Task statement: Every line of the material below needs to be copied exactly; omit the pictures.
--- Collected material ---
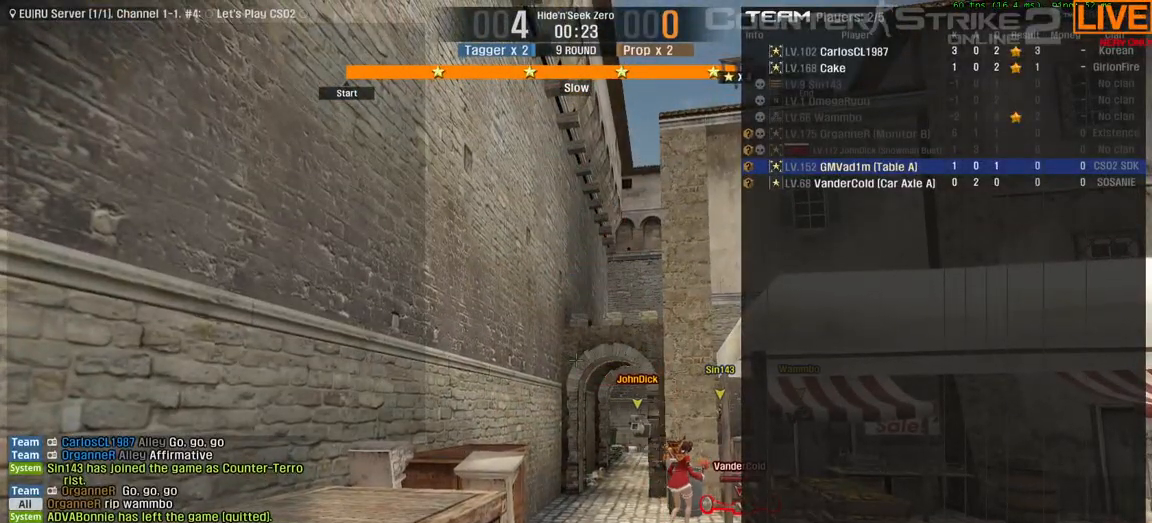
{"keys": ["tab"], "events": []}
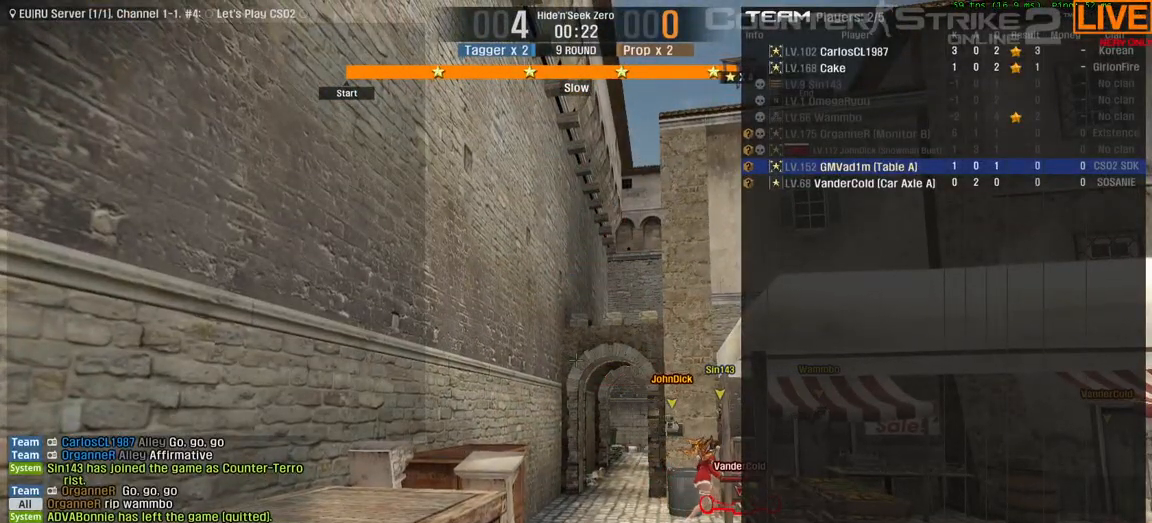
{"keys": ["tab"], "events": [[67, "tab", "up"], [300, "tab", "down"]]}
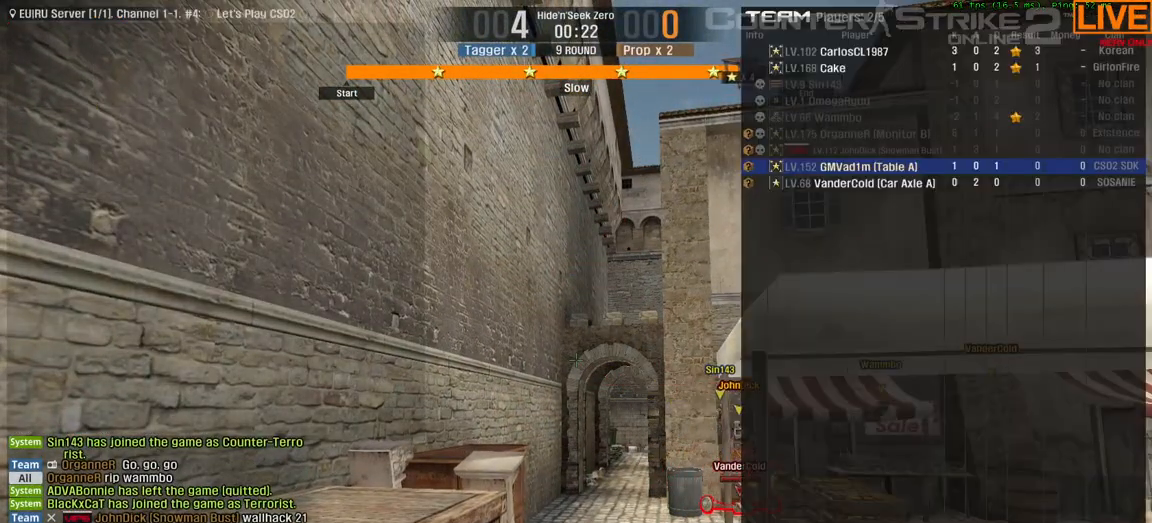
{"keys": ["tab", "w"], "events": [[417, "w", "down"]]}
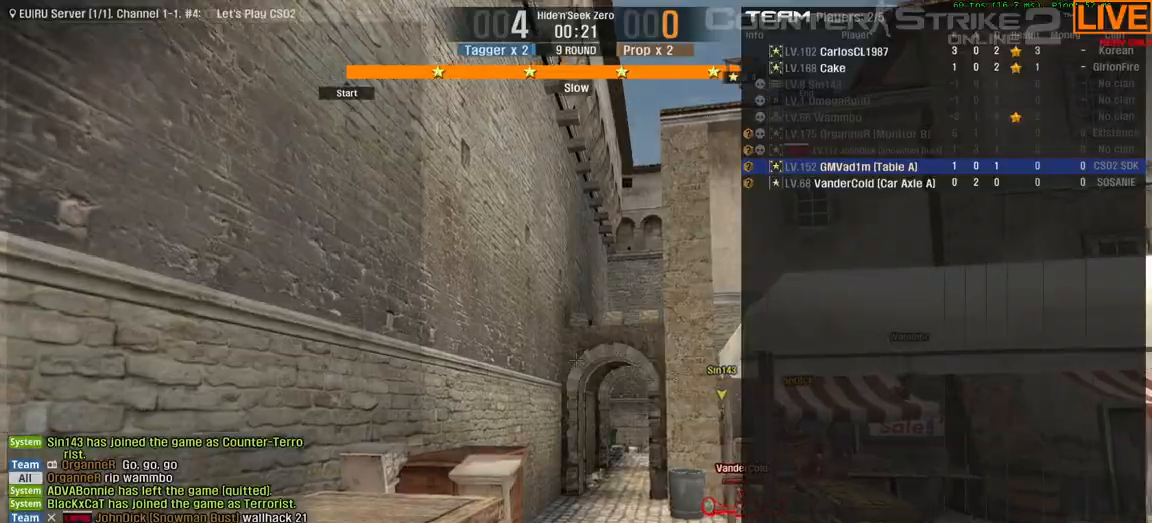
{"keys": ["tab"]}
---
Solved problem:
{"keys": ["tab"], "events": []}
{"keys": ["tab"], "events": [[67, "tab", "up"], [300, "tab", "down"]]}
{"keys": ["tab", "w"], "events": [[417, "w", "down"]]}
{"keys": ["tab"]}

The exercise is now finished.